By using the SIFT program, the rare exonic variants we described were not predicted to be pathogenic. However, the role of the synonymous variants in the etiology of RB require further evaluation because there is evidence showing that certain synonymous SNPs involving frequent-to-rare codon substitutions may result in ribosome stalling, due to either a lower concentration of cognate tRNAs or an alteration of the RNA structure [19].
Taken together, the high incidence, late onset, high percentage of sporadic retinoblastoma and low mutation detection rate in the RB1 gene of Guatemalan retinoblastoma patients supports the hypothesis that other genes or environmental factors may contribute to the disease.

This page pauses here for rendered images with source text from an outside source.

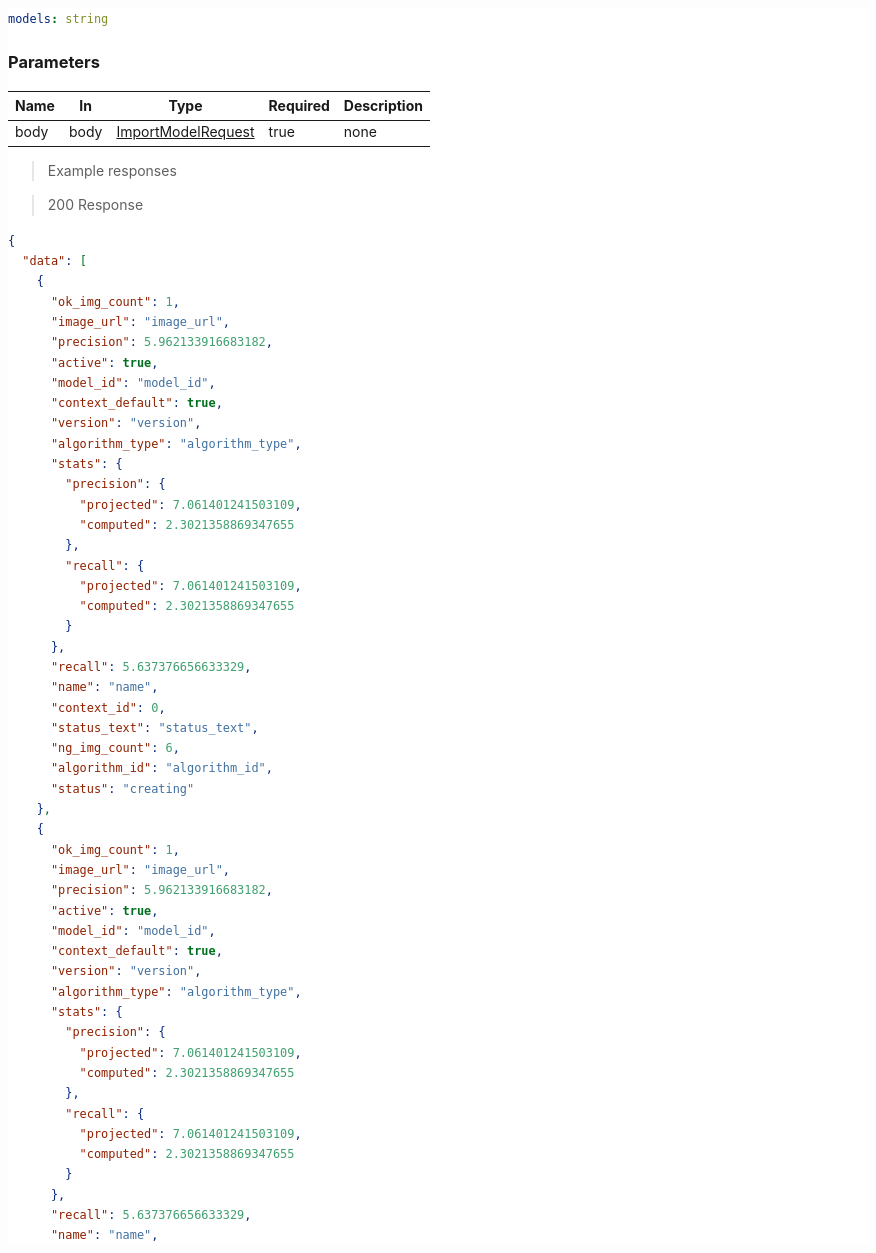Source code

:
 ```yaml
models: string

```

<h3 id="i-ort-model-parameters">Parameters</h3>

|Name|In|Type|Required|Description|
|---|---|---|---|---|
|body|body|[ImportModelRequest](#schemaimportmodelrequest)|true|none|

> Example responses

> 200 Response

```json
{
  "data": [
    {
      "ok_img_count": 1,
      "image_url": "image_url",
      "precision": 5.962133916683182,
      "active": true,
      "model_id": "model_id",
      "context_default": true,
      "version": "version",
      "algorithm_type": "algorithm_type",
      "stats": {
        "precision": {
          "projected": 7.061401241503109,
          "computed": 2.3021358869347655
        },
        "recall": {
          "projected": 7.061401241503109,
          "computed": 2.3021358869347655
        }
      },
      "recall": 5.637376656633329,
      "name": "name",
      "context_id": 0,
      "status_text": "status_text",
      "ng_img_count": 6,
      "algorithm_id": "algorithm_id",
      "status": "creating"
    },
    {
      "ok_img_count": 1,
      "image_url": "image_url",
      "precision": 5.962133916683182,
      "active": true,
      "model_id": "model_id",
      "context_default": true,
      "version": "version",
      "algorithm_type": "algorithm_type",
      "stats": {
        "precision": {
          "projected": 7.061401241503109,
          "computed": 2.3021358869347655
        },
        "recall": {
          "projected": 7.061401241503109,
          "computed": 2.3021358869347655
        }
      },
      "recall": 5.637376656633329,
      "name": "name",
```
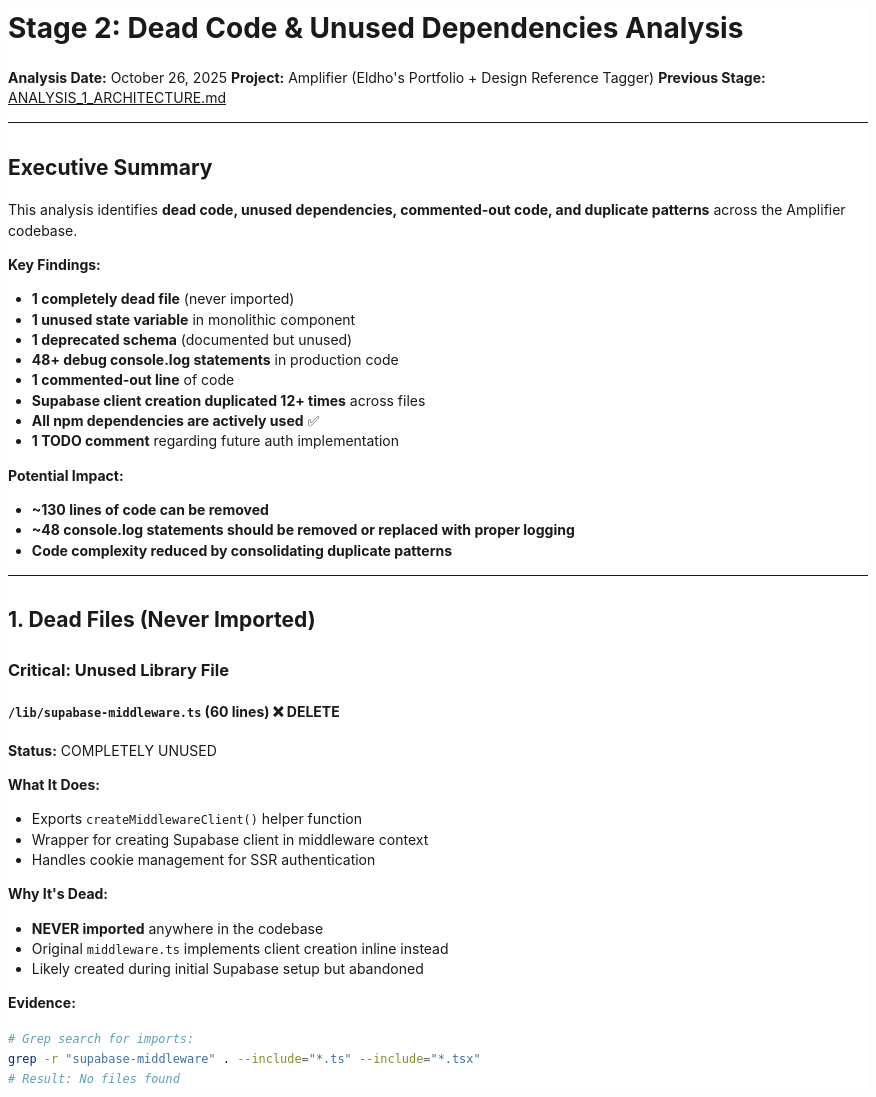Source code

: # Stage 2: Dead Code & Unused Dependencies Analysis

**Analysis Date:** October 26, 2025
**Project:** Amplifier (Eldho's Portfolio + Design Reference Tagger)
**Previous Stage:** [ANALYSIS_1_ARCHITECTURE.md](./ANALYSIS_1_ARCHITECTURE.md)

---

## Executive Summary

This analysis identifies **dead code, unused dependencies, commented-out code, and duplicate patterns** across the Amplifier codebase.

**Key Findings:**
- **1 completely dead file** (never imported)
- **1 unused state variable** in monolithic component
- **1 deprecated schema** (documented but unused)
- **48+ debug console.log statements** in production code
- **1 commented-out line** of code
- **Supabase client creation duplicated 12+ times** across files
- **All npm dependencies are actively used** ✅
- **1 TODO comment** regarding future auth implementation

**Potential Impact:**
- **~130 lines of code can be removed**
- **~48 console.log statements should be removed or replaced with proper logging**
- **Code complexity reduced by consolidating duplicate patterns**

---

## 1. Dead Files (Never Imported)

### Critical: Unused Library File

#### `/lib/supabase-middleware.ts` (60 lines) ❌ DELETE
**Status:** COMPLETELY UNUSED

**What It Does:**
- Exports `createMiddlewareClient()` helper function
- Wrapper for creating Supabase client in middleware context
- Handles cookie management for SSR authentication

**Why It's Dead:**
- **NEVER imported** anywhere in the codebase
- Original `middleware.ts` implements client creation inline instead
- Likely created during initial Supabase setup but abandoned

**Evidence:**
```bash
# Grep search for imports:
grep -r "supabase-middleware" . --include="*.ts" --include="*.tsx"
# Result: No files found
```
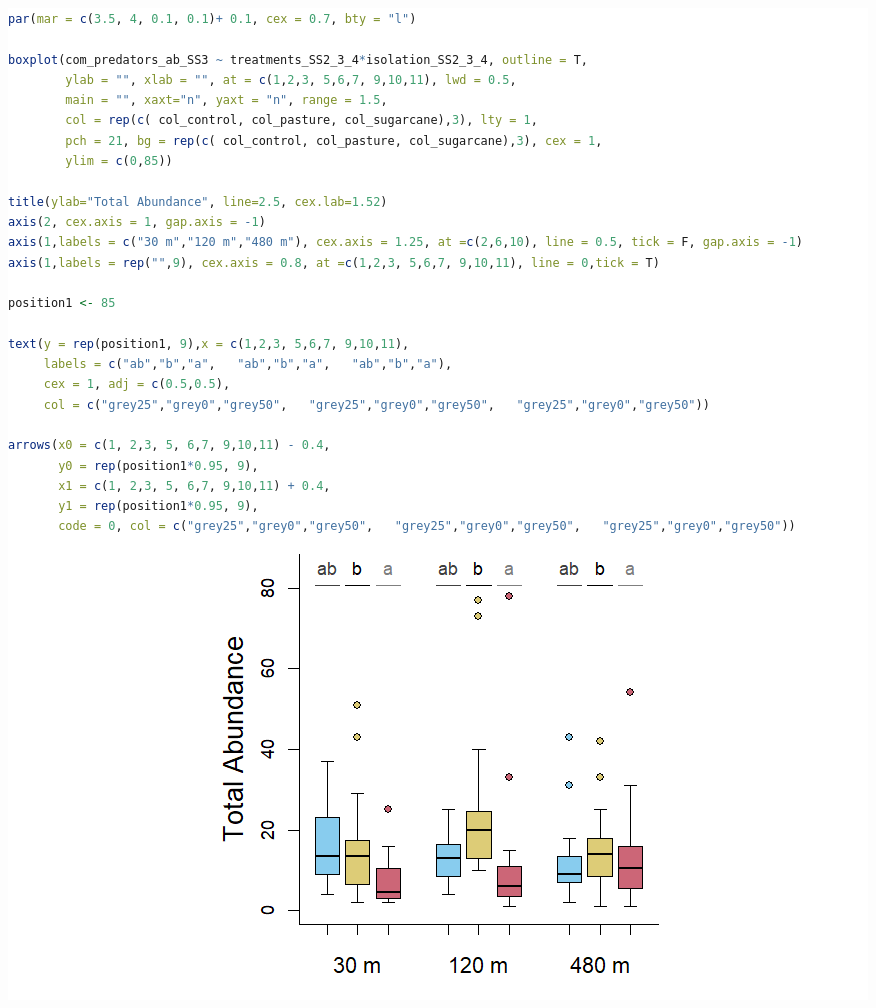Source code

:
 ``` r
par(mar = c(3.5, 4, 0.1, 0.1)+ 0.1, cex = 0.7, bty = "l")

boxplot(com_predators_ab_SS3 ~ treatments_SS2_3_4*isolation_SS2_3_4, outline = T,
        ylab = "", xlab = "", at = c(1,2,3, 5,6,7, 9,10,11), lwd = 0.5,
        main = "", xaxt="n", yaxt = "n", range = 1.5,
        col = rep(c( col_control, col_pasture, col_sugarcane),3), lty = 1,
        pch = 21, bg = rep(c( col_control, col_pasture, col_sugarcane),3), cex = 1,
        ylim = c(0,85))

title(ylab="Total Abundance", line=2.5, cex.lab=1.52)
axis(2, cex.axis = 1, gap.axis = -1)
axis(1,labels = c("30 m","120 m","480 m"), cex.axis = 1.25, at =c(2,6,10), line = 0.5, tick = F, gap.axis = -1)
axis(1,labels = rep("",9), cex.axis = 0.8, at =c(1,2,3, 5,6,7, 9,10,11), line = 0,tick = T)

position1 <- 85

text(y = rep(position1, 9),x = c(1,2,3, 5,6,7, 9,10,11),
     labels = c("ab","b","a",   "ab","b","a",   "ab","b","a"),
     cex = 1, adj = c(0.5,0.5),
     col = c("grey25","grey0","grey50",   "grey25","grey0","grey50",   "grey25","grey0","grey50"))

arrows(x0 = c(1, 2,3, 5, 6,7, 9,10,11) - 0.4,
       y0 = rep(position1*0.95, 9),
       x1 = c(1, 2,3, 5, 6,7, 9,10,11) + 0.4,
       y1 = rep(position1*0.95, 9),
       code = 0, col = c("grey25","grey0","grey50",   "grey25","grey0","grey50",   "grey25","grey0","grey50"))
```

<img src="Abundance_Analyses_Predators_files/figure-gfm/unnamed-chunk-14-1.png" style="display: block; margin: auto;" />
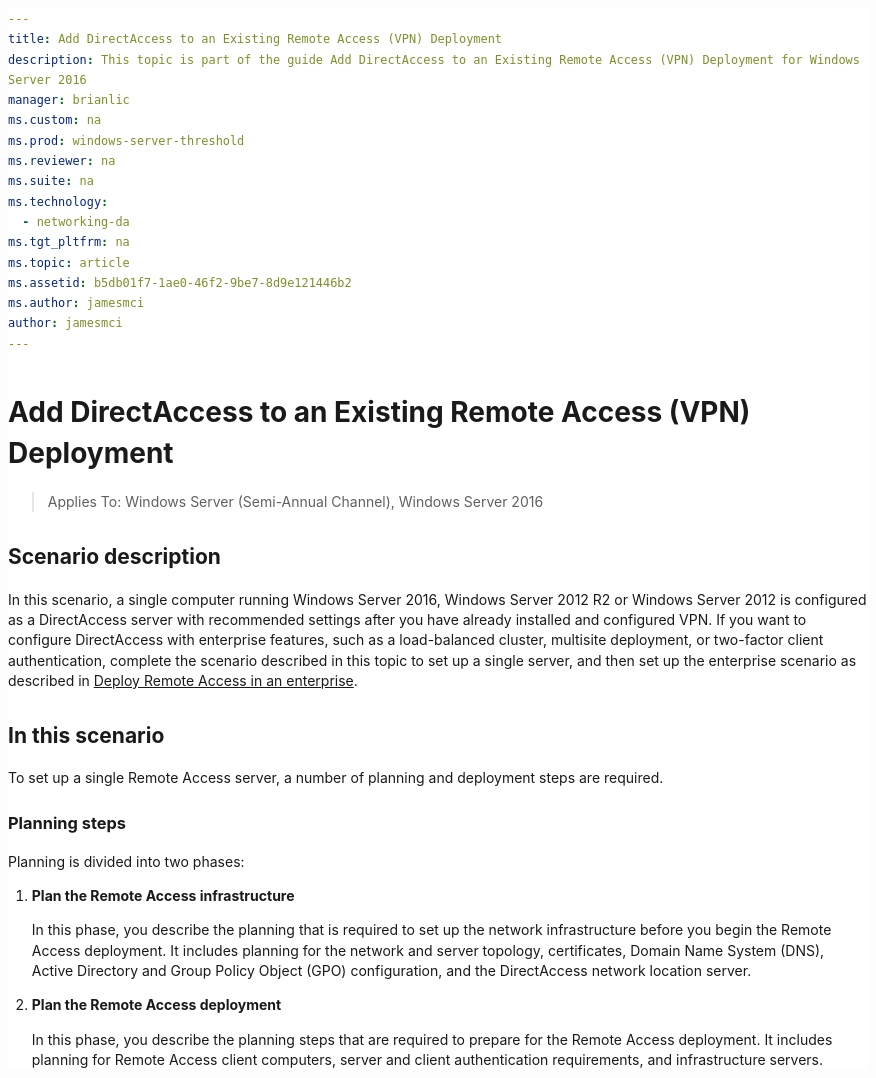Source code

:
 ```yaml
---
title: Add DirectAccess to an Existing Remote Access (VPN) Deployment
description: This topic is part of the guide Add DirectAccess to an Existing Remote Access (VPN) Deployment for Windows Server 2016
manager: brianlic
ms.custom: na
ms.prod: windows-server-threshold
ms.reviewer: na
ms.suite: na
ms.technology: 
  - networking-da
ms.tgt_pltfrm: na
ms.topic: article
ms.assetid: b5db01f7-1ae0-46f2-9be7-8d9e121446b2
ms.author: jamesmci
author: jamesmci
---
```

# Add DirectAccess to an Existing Remote Access (VPN) Deployment

>Applies To: Windows Server (Semi-Annual Channel), Windows Server 2016
  
## <a name="BKMK_OVER"></a>Scenario description  
In this scenario, a single computer running  Windows Server 2016, Windows Server 2012 R2 or Windows Server 2012 is configured as a DirectAccess server with recommended settings after you have already installed and configured VPN. If you want to configure DirectAccess with enterprise features, such as a load-balanced cluster, multisite deployment, or two-factor client authentication, complete the scenario described in this topic to set up a single server, and then set up the enterprise scenario as described in [Deploy Remote Access in an enterprise](../../ras/Deploy-Remote-Access-in-an-Enterprise.md).  
  
## In this scenario  
To set up a single Remote Access server, a number of planning and deployment steps are required.  
  
### Planning steps  
Planning is divided into two phases:  
  
1.  **Plan the Remote Access infrastructure**  
  
    In this phase, you describe the planning that is required to set up the network infrastructure before you begin the Remote Access deployment. It includes planning for the network and server topology, certificates, Domain Name System (DNS), Active Directory and Group Policy Object (GPO) configuration, and the DirectAccess network location server.  
  
2.  **Plan the Remote Access deployment**  
  
    In this phase, you describe the planning steps that are required to prepare for the Remote Access deployment. It includes planning for Remote Access client computers, server and client authentication requirements, and infrastructure servers.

Although amplification of MYCN gene has been described in some tumors, at least in North American and European patients non-RB1 mechanisms account for less than 3% of retinoblastoma [17].
In conclusion, we document an elevated incidence of retinoblastoma in Guatemala, but provide evidence of under-diagnosis in rural and indigenous groups suggesting that the actual incidence may be higher. We identified sequence alterations, but no gross insertions or deletions of the RB1 gene, as mechanisms of germline inactivation. Because of the apparent elevated RB incidence, the involvement of other molecular mechanisms, viruses or lifestyle in retinoblastoma etiology in Guatemala needs to be further evaluated in larger cohorts.
Supplementary Material
Acknowledgments
The authors thank the patients and their families who participated in the present study, as well as the cancer registry and staff of UNOP, Patricia Zaid and Martha Balsells de Sechel for assistance in sample collection and shipping, and Bert Gold, Peggy Tucker, Carlos Rodriguez-Galindo and Federico Antillon-Klussmann for comments on the manuscript. Supported in part by the Intermural Research Program, National Institutes of Health; the St. Judes International Outreach Program, and the Department of Pediatrics, Stanford University.
Footnotes
Conflicts of Interest
The authors have no conflicts of interest regarding this manuscript to report.